Ainsi débute le film : deux hommes dans une voiture, qui s'arrêtent sur le bord de la route pour pisser, avant de se donner l'un à l'autre dans la scène suivante. Filmés alternativement avec une certaine distance, à la limite de l'espionnage pudique, puis au plus près de l'intimité des corps, les protagonistes livrent cependant à la caméra, portée tout au long du film, une vérité qui leur échappe, même au moment de la jouissance : une profonde solitude, une insoluble difficulté à errer, à flotter dans une vie rythmée par les murs que les relations amoureuses dressent sur leur chemin sans destination. Et lorsqu'ils ne finissent pas par se perdre, dans les bras de l'autre, dans les clubs interlopes, dans la mort elle-même, ils disparaissent littéralement sans laisser de trace, hormis l'épaisseur de leur souffrance.

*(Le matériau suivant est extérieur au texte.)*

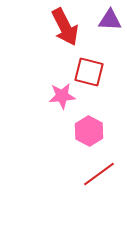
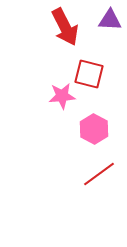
red square: moved 2 px down
pink hexagon: moved 5 px right, 2 px up
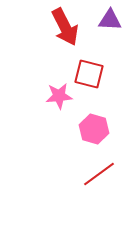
pink star: moved 3 px left
pink hexagon: rotated 12 degrees counterclockwise
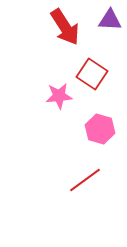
red arrow: rotated 6 degrees counterclockwise
red square: moved 3 px right; rotated 20 degrees clockwise
pink hexagon: moved 6 px right
red line: moved 14 px left, 6 px down
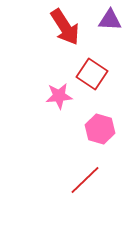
red line: rotated 8 degrees counterclockwise
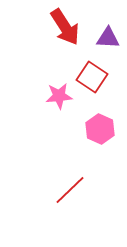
purple triangle: moved 2 px left, 18 px down
red square: moved 3 px down
pink hexagon: rotated 8 degrees clockwise
red line: moved 15 px left, 10 px down
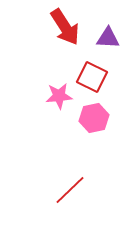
red square: rotated 8 degrees counterclockwise
pink hexagon: moved 6 px left, 11 px up; rotated 24 degrees clockwise
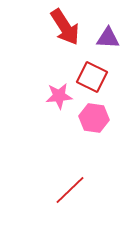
pink hexagon: rotated 20 degrees clockwise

Ce que filme avec une puissance poétique Lou Ye, c'est cette cruauté des sentiments. Un homme marié entame une relation avec un jeune clubber sans attache, tandis que le détective amateur que l'épouse suspicieuse engage se rapproche de sa cible avant d'entraîner sa propre petite amie dans une escapade à trois dont aucun ne sortira indemne. Servi par la magnifique musique de Peyman Yazdanian, par la photographie réaliste, proche du documentaire, de Zeng Jian, aux teintes crépusculaires, voire délétères, le film prend à la gorge et au corps le spectateur dès les premières séquences, le plongeant dans le marasme dans lequel baignent et s'enfoncent les personnages, pour offrir parfois de purs instants de grâce mélancolique, comme dans cette scène de karaoké, où il n'est plus question de sexualité, de guerre des genres, mais d'amour, au sens le plus pur. Car Lou Ye maîtrise l'art de l'oubli : devant sa caméra, ses personnages s'oublient pour mieux se livrer.

A l'image des extraits d'un roman de Yu Dafu, le film se pare d'une certaine poésie sans artifice, qui parle de l'intérieur et s'adresse à notre intérieur. Pour peu qu'on le laisse pénétrer, on en ressort avec le goût amer de sa propre solitude mais avec la certitude d'avoir vu un petit bijou de vérité.